Now I was the bad guy?

“And I was going to tell you,” she said.

“Oh really. When? When it was in school, like how April told Jude?”

“No. And the situation with April was different.”

“Right. So what’s your excuse?” Jesus, why couldn’t she tell me why she really didn’t want me to know about the baby?

She rubbed her hands over her face, and all of a sudden, she looked tired. But I didn’t want to be sucked into feeling sympathy. She hurt me, dammit. Never in a million years would I have thought she’d do something like this. Not Petal. And yet, the proof was standing right in front of me. How was it always I got it so wrong with women?

28

Petal

I wasn’t prepared mentally for this talk. Even with the heads up from April, I couldn’t seem to get my focus on what needed to be said. He was angry, which I could understand. But my instinct was to go to him. To hold him. To have him hold me. I’d missed him so much, I now realized. But I could also see that the potential for us to be together was gone. If there was ever a chance that he’d love me, it was dead.

Still, I had to salvage something as we were going to be parents because it would be best for the baby if Cyrus and I could get along.

“Well?” he demanded. “What possible excuse could you have to keep this from me?”
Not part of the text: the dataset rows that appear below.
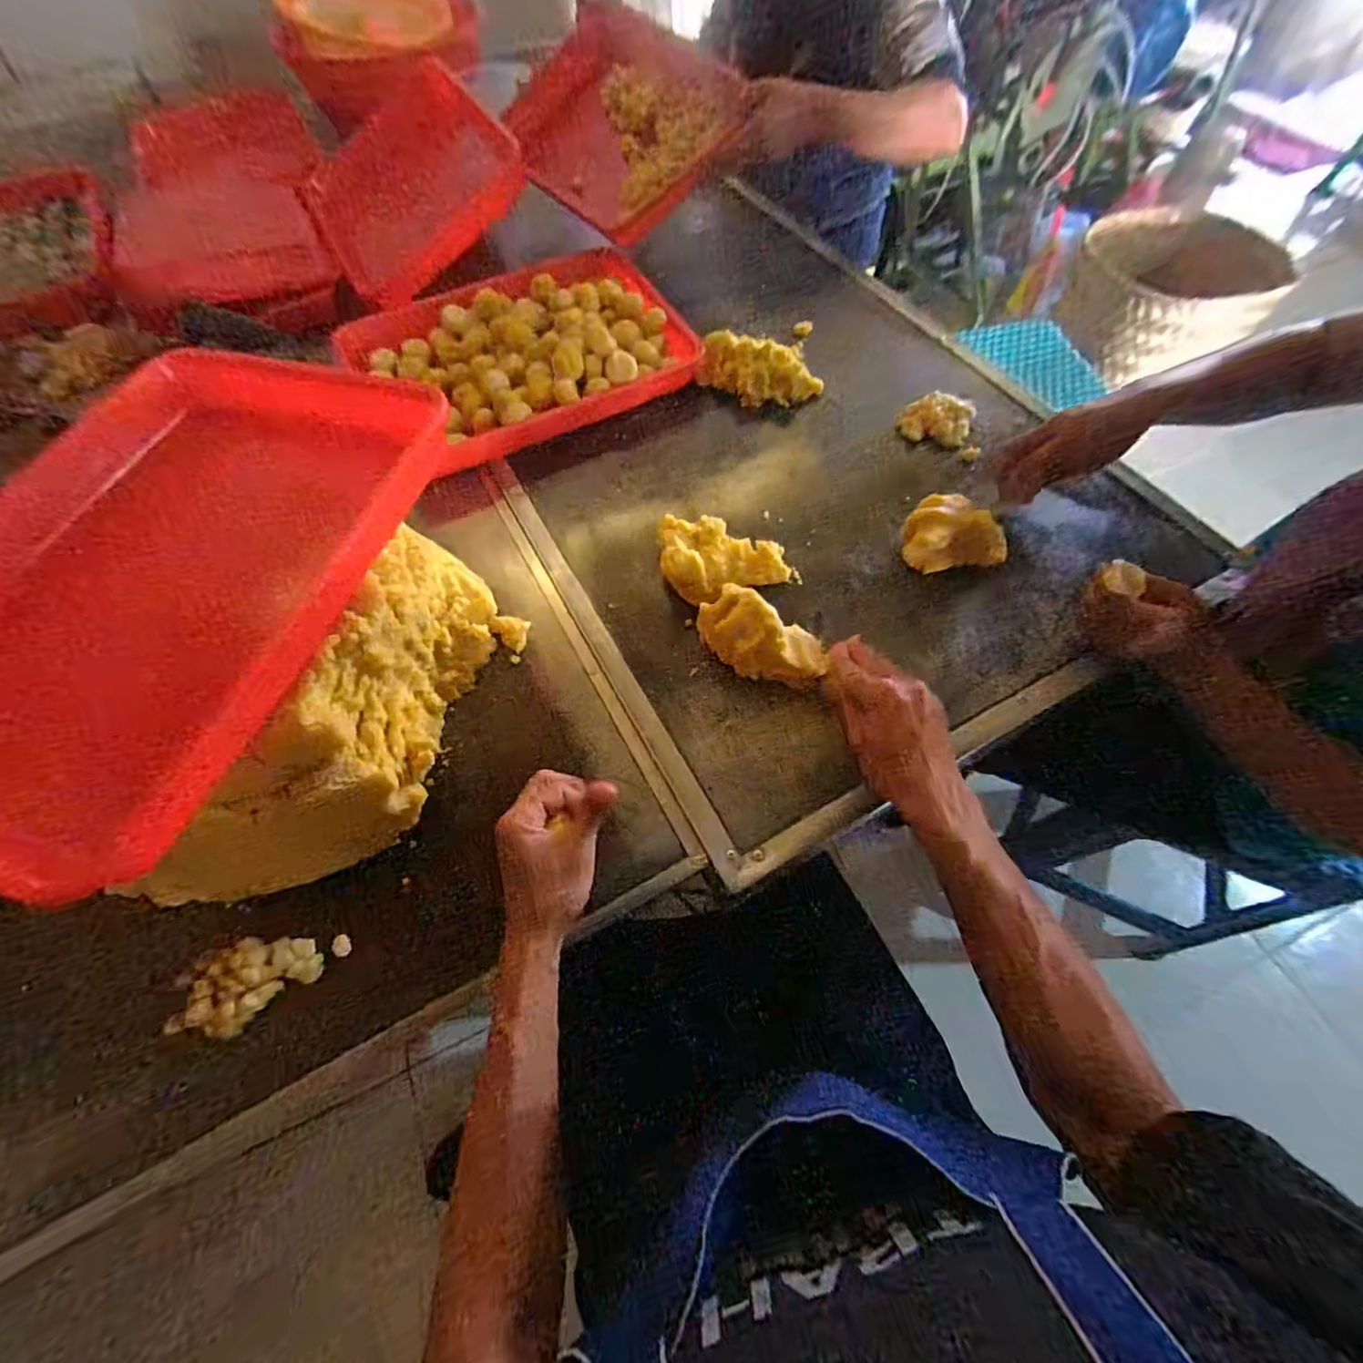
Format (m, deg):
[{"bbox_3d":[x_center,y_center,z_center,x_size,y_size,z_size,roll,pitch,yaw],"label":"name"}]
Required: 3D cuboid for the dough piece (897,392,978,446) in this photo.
[{"bbox_3d":[0.299,-0.310,0.670,0.084,0.023,0.059,15,64,10],"label":"dough piece"}]

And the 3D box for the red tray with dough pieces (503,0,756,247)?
[{"bbox_3d":[-0.086,-0.804,0.815,0.319,0.047,0.261,42,100,12],"label":"red tray with dough pieces"}]

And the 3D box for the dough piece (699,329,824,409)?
[{"bbox_3d":[0.097,-0.385,0.705,0.150,0.051,0.066,22,66,13],"label":"dough piece"}]

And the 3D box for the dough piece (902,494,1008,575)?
[{"bbox_3d":[0.274,-0.150,0.572,0.101,0.042,0.063,-4,63,2],"label":"dough piece"}]

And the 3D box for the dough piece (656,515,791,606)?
[{"bbox_3d":[0.040,-0.130,0.576,0.124,0.047,0.089,-19,64,-5],"label":"dough piece"}]

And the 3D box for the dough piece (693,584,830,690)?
[{"bbox_3d":[0.071,-0.041,0.513,0.118,0.041,0.064,17,64,7],"label":"dough piece"}]

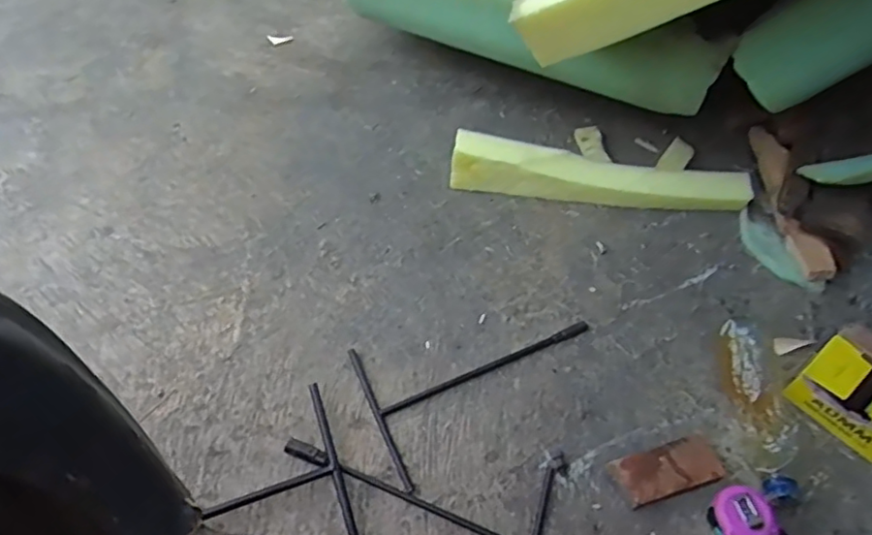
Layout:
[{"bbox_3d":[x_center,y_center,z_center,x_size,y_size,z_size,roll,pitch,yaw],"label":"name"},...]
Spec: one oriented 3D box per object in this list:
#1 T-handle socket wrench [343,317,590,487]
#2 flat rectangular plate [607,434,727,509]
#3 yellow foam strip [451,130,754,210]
[{"bbox_3d":[0.059,0.121,0.729,0.281,0.010,0.173,-21,59,-15],"label":"T-handle socket wrench"},{"bbox_3d":[0.252,0.218,0.658,0.116,0.029,0.049,-14,57,-11],"label":"flat rectangular plate"},{"bbox_3d":[0.244,-0.139,0.878,0.437,0.077,0.058,3,56,0],"label":"yellow foam strip"}]

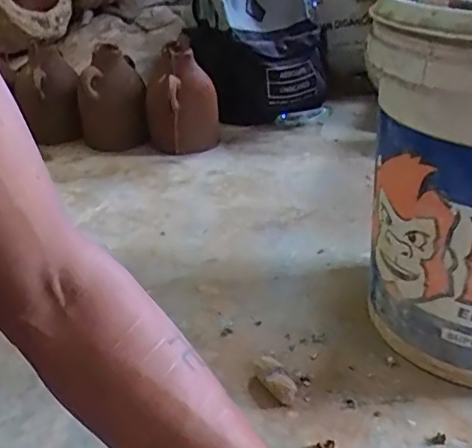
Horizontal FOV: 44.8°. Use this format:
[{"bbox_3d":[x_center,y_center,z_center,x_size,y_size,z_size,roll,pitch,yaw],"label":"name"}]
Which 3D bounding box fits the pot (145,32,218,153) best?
[{"bbox_3d":[-0.115,-0.258,1.193,0.151,0.192,0.152,-4,28,-5],"label":"pot"}]

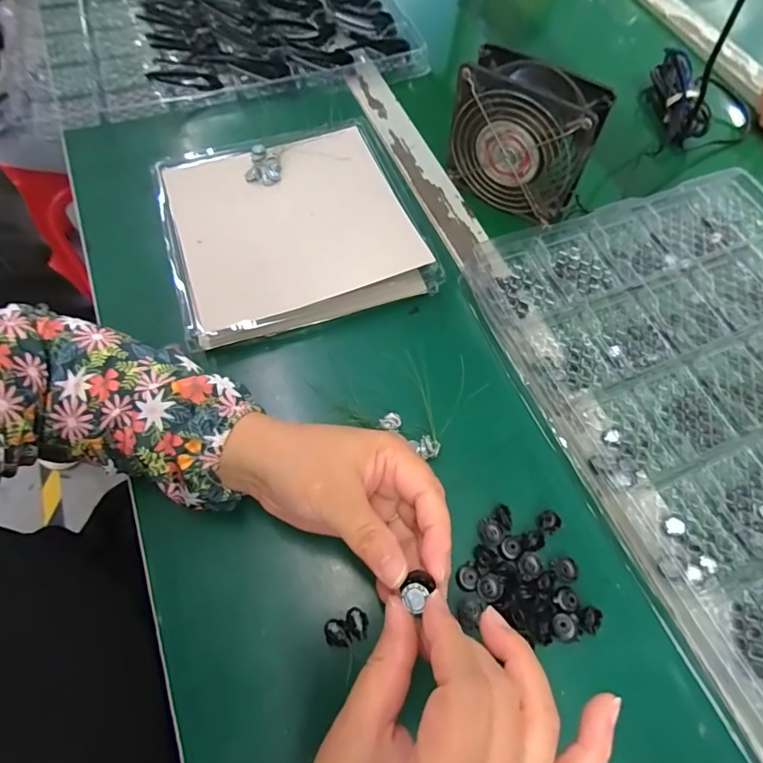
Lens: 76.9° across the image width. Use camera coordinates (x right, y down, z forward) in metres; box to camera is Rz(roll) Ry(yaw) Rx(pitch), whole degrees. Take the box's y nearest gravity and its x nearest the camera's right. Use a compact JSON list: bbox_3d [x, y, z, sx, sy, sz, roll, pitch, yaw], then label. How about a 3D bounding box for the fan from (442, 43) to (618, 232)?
[{"bbox_3d":[0.119,-0.206,0.415,0.117,0.108,0.047,36,67,16],"label":"fan"}]

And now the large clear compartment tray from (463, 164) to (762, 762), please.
[{"bbox_3d":[0.293,0.029,0.349,0.306,0.034,0.431,-21,67,-12],"label":"large clear compartment tray"}]

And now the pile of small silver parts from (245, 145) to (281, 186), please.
[{"bbox_3d":[-0.105,-0.198,0.437,0.031,0.008,0.042,6,63,2],"label":"pile of small silver parts"}]

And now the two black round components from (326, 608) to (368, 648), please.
[{"bbox_3d":[-0.021,0.151,0.293,0.026,0.004,0.017,-20,65,-11],"label":"two black round components"}]

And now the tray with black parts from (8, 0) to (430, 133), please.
[{"bbox_3d":[-0.196,-0.431,0.567,0.430,0.025,0.303,-15,64,-9],"label":"tray with black parts"}]

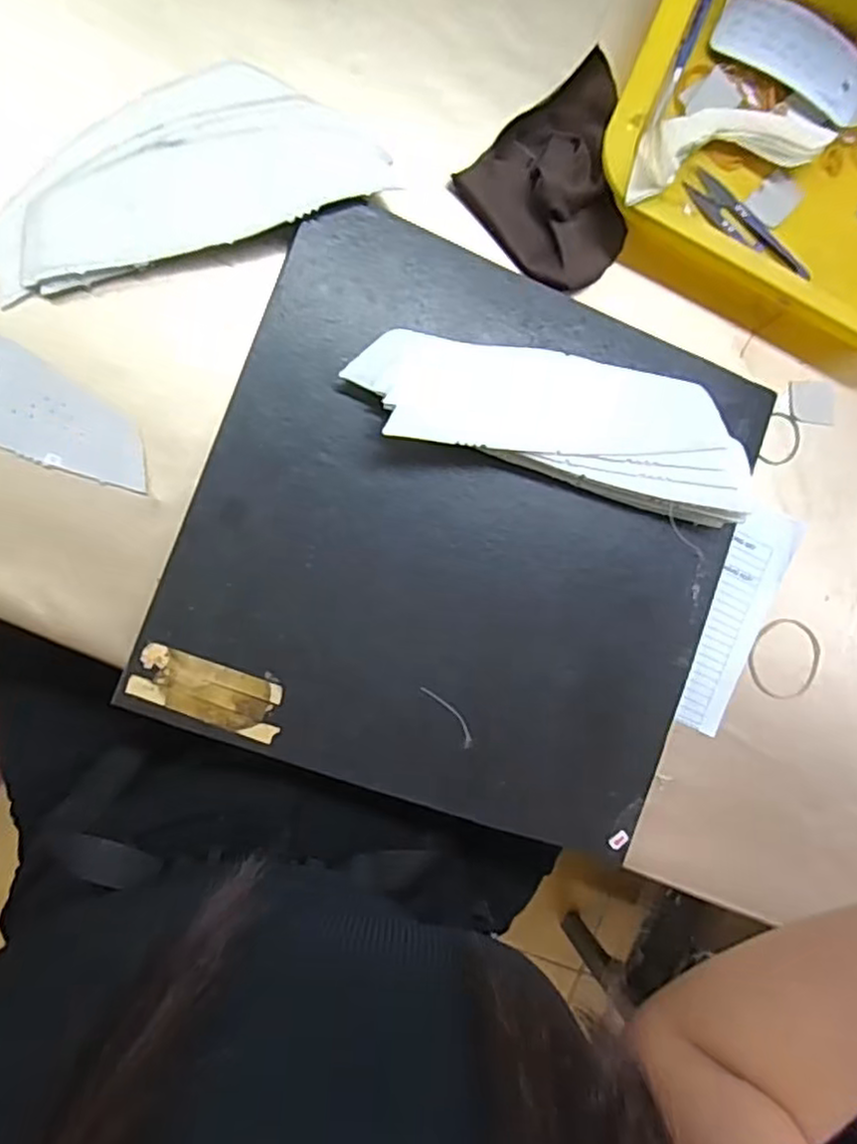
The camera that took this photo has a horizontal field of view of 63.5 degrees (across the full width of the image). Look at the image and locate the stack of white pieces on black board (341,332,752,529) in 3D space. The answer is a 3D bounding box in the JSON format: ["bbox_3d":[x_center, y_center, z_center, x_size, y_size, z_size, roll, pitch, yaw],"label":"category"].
[{"bbox_3d":[0.071,-0.085,0.384,0.221,0.036,0.067,13,90,-9],"label":"stack of white pieces on black board"}]

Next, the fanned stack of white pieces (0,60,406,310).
[{"bbox_3d":[-0.134,-0.223,0.376,0.217,0.023,0.096,-17,95,-8],"label":"fanned stack of white pieces"}]

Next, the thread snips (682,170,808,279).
[{"bbox_3d":[0.200,-0.214,0.438,0.095,0.007,0.024,43,85,-8],"label":"thread snips"}]

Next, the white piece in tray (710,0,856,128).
[{"bbox_3d":[0.232,-0.324,0.436,0.108,0.012,0.047,31,87,-9],"label":"white piece in tray"}]

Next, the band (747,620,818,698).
[{"bbox_3d":[0.236,0.057,0.454,0.053,0.006,0.053,0,92,-9],"label":"band"}]

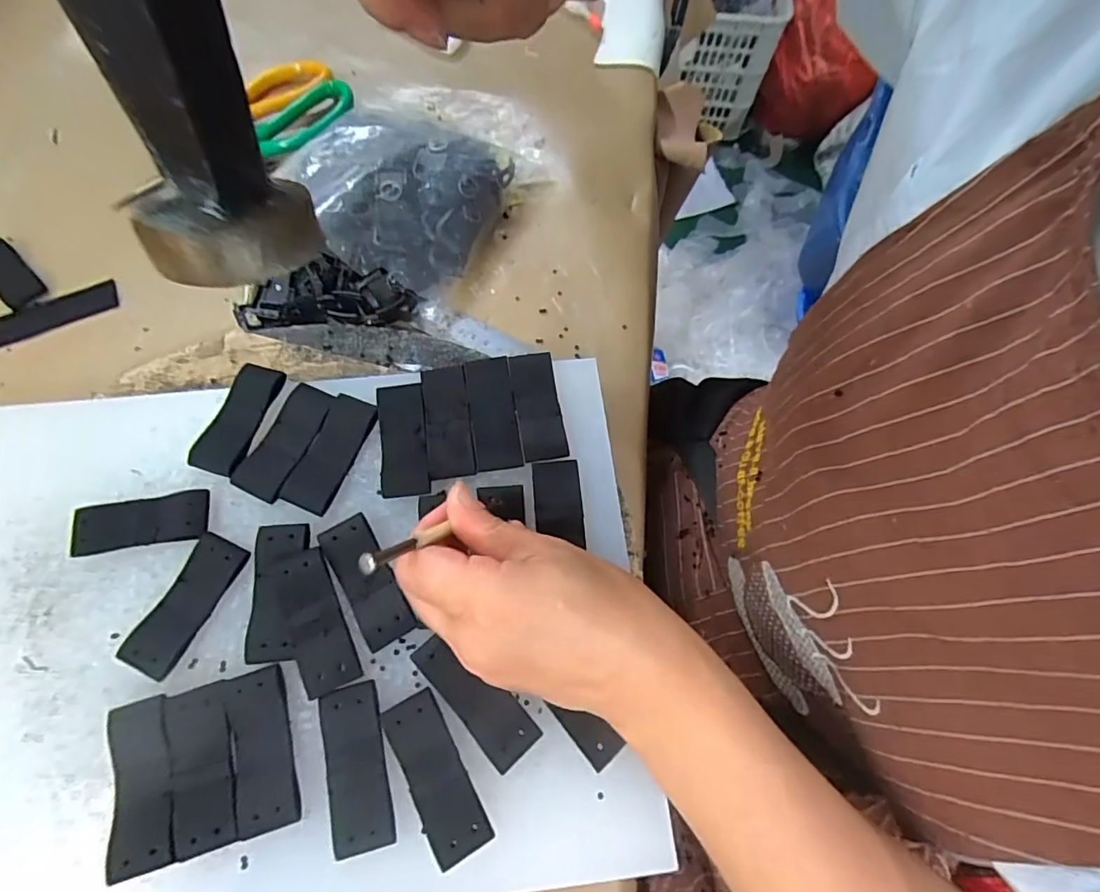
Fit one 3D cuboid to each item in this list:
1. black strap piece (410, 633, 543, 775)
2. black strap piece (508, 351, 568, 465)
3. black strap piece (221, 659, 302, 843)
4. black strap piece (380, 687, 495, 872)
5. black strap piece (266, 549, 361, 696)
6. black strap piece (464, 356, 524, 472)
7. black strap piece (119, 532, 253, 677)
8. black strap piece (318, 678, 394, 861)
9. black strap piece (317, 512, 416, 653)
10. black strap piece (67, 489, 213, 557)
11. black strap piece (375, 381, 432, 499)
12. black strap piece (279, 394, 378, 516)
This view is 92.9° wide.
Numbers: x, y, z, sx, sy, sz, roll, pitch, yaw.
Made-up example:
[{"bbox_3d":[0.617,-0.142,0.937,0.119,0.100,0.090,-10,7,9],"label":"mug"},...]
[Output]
[{"bbox_3d":[-0.035,0.116,0.244,0.024,0.004,0.066,-41,76,-14],"label":"black strap piece"},{"bbox_3d":[-0.007,-0.024,0.299,0.025,0.004,0.066,-9,71,-5],"label":"black strap piece"},{"bbox_3d":[-0.132,0.137,0.238,0.025,0.005,0.065,-16,72,-7],"label":"black strap piece"},{"bbox_3d":[-0.052,0.147,0.234,0.025,0.004,0.067,-28,74,-11],"label":"black strap piece"},{"bbox_3d":[-0.115,0.083,0.254,0.026,0.004,0.069,-25,76,-13],"label":"black strap piece"},{"bbox_3d":[-0.033,-0.020,0.296,0.026,0.004,0.068,-8,71,-5],"label":"black strap piece"},{"bbox_3d":[-0.180,0.078,0.259,0.027,0.005,0.066,27,72,8],"label":"black strap piece"},{"bbox_3d":[-0.087,0.143,0.234,0.026,0.005,0.065,-13,71,-6],"label":"black strap piece"},{"bbox_3d":[-0.092,0.067,0.262,0.023,0.005,0.065,-29,74,-11],"label":"black strap piece"},{"bbox_3d":[-0.214,0.039,0.272,0.068,0.006,0.025,-7,71,-4],"label":"black strap piece"},{"bbox_3d":[-0.082,-0.004,0.292,0.026,0.007,0.066,-9,71,-5],"label":"black strap piece"},{"bbox_3d":[-0.121,0.003,0.289,0.025,0.004,0.066,21,71,5],"label":"black strap piece"}]

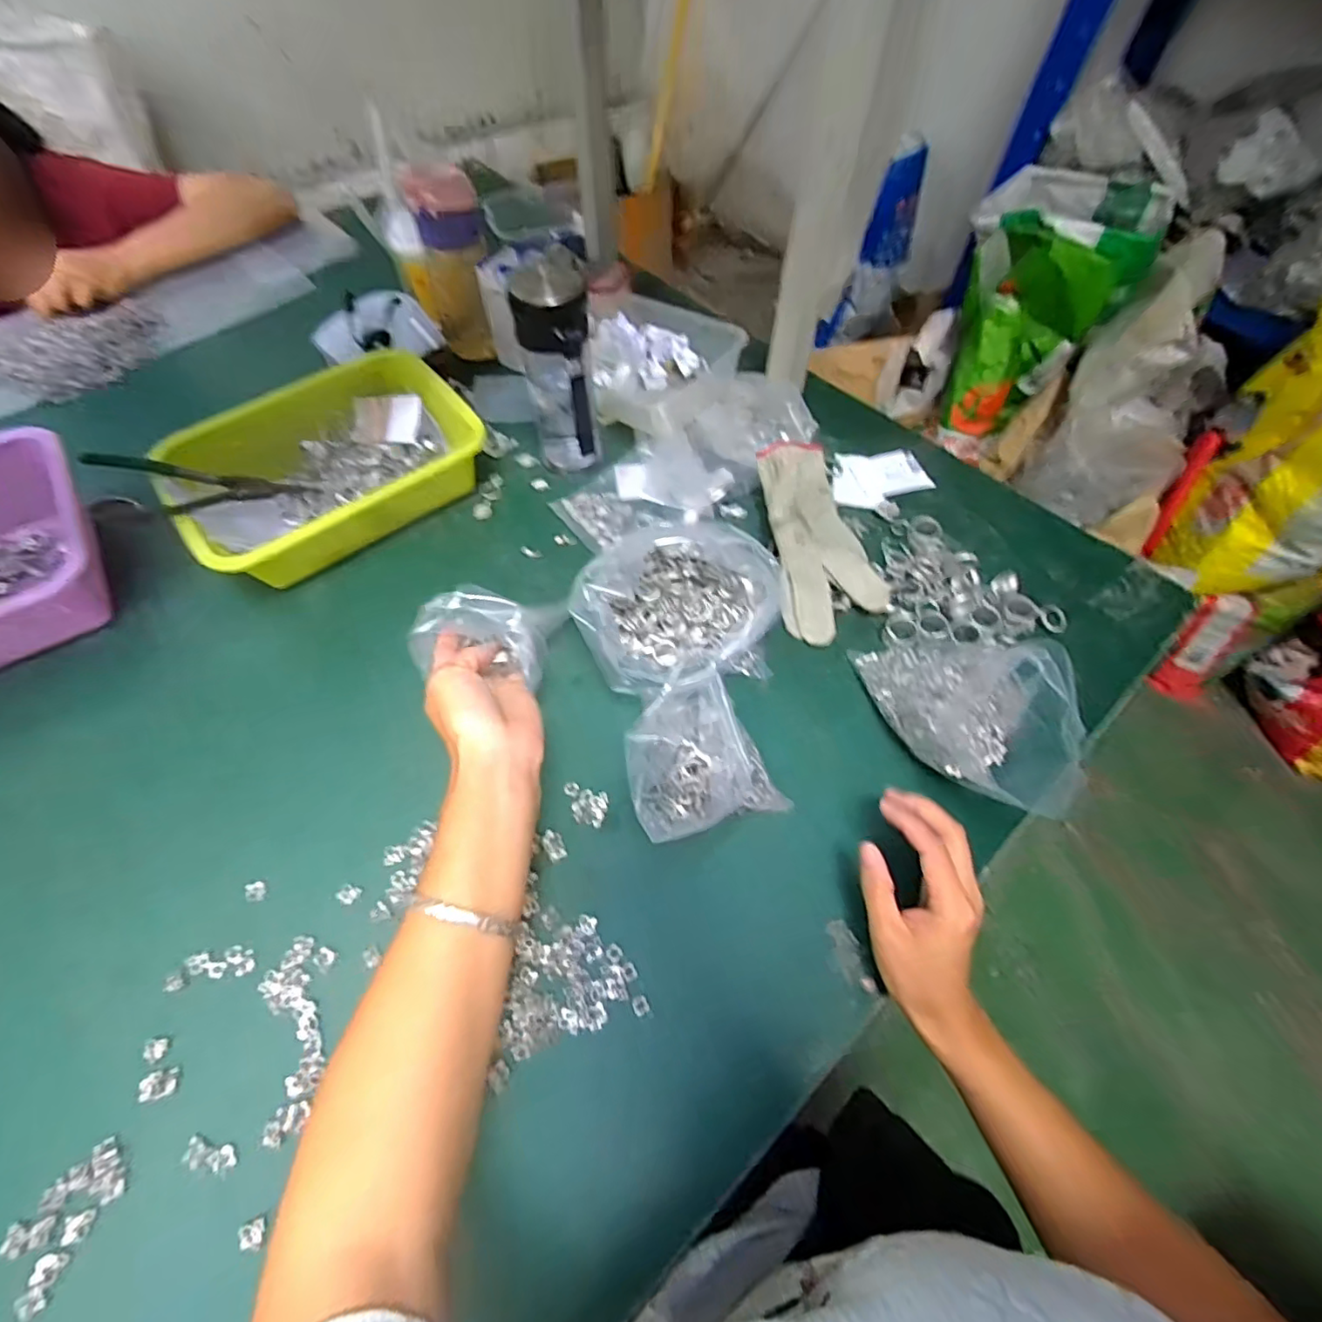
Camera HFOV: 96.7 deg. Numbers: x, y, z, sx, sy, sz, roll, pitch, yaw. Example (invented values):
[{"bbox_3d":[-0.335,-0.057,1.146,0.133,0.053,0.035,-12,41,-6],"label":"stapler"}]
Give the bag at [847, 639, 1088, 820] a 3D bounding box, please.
[{"bbox_3d":[0.229,0.033,0.433,0.080,0.093,0.172,-18,60,-11],"label":"bag"}]

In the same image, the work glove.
[{"bbox_3d":[0.149,-0.113,0.550,0.096,0.043,0.201,-7,75,-5],"label":"work glove"}]

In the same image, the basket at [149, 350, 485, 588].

Finally, the tether on my own anger broke. “I did call. Your mother answered and told me you were out to din

ner with your fiancé.”

He jerked back, surprise flashing in his wide eyes. But his brows narrowed. “So, I forfeited my rights to this baby because I wasn’t home when you called? Or are you jealous and this was how you planned to get back at me?”

“I’m not getting back at you, Cy. I accepted a long time ago that you didn’t care for me, although it does sting a bit to think you left my bed and immediately were in bed with your ex.”

The fact that he hadn’t denied it, proved it was true. I thought my heart was broken before. Now it was in a million pieces.

“You don’t know shit,” he spat.

“So, you were with me while also being with her at the same time? Were you getting back at her by cheating on her with me?” I yelled back with energy I didn’t know I had.

He gaped. “You think I’d do that?”

“You thought I would. You accused me of as much, so why not?” But I pulled back as I realized this tit for tat was irrelevant. He wanted to know why I was slow to contact him. “What is your fiancé going to say when she learns you got your friend pregnant right around the time you two reconciled? I imagine that might put a damper on your relationship. Your happily ever after was once again within your reach, and now your pregnant friend ruins everything.”

“I don’t need you making my decisions for me Petal. Especially since you don’t know what the hell you’re talking about. You should have told me about the baby. I shouldn’t have had to hear about it from Jude who was wondering why I was being a deadbeat.”

I flinched. I hadn’t wanted that. “I know you don’t believe me, but I was going to tell you. I just…I was afraid. I didn’t want to cause you trouble.”

“This baby is my responsibility too, Petal. Don’t pretend you were doing me a favor, because you weren’t.” He ran his fingers through his hair and let out a growl. Then he turned to me. “I’m going to be a part of this baby’s life. You can be sure of that.”

I nodded. “I wasn’t going to keep it from you, Cy. I’d never do that.”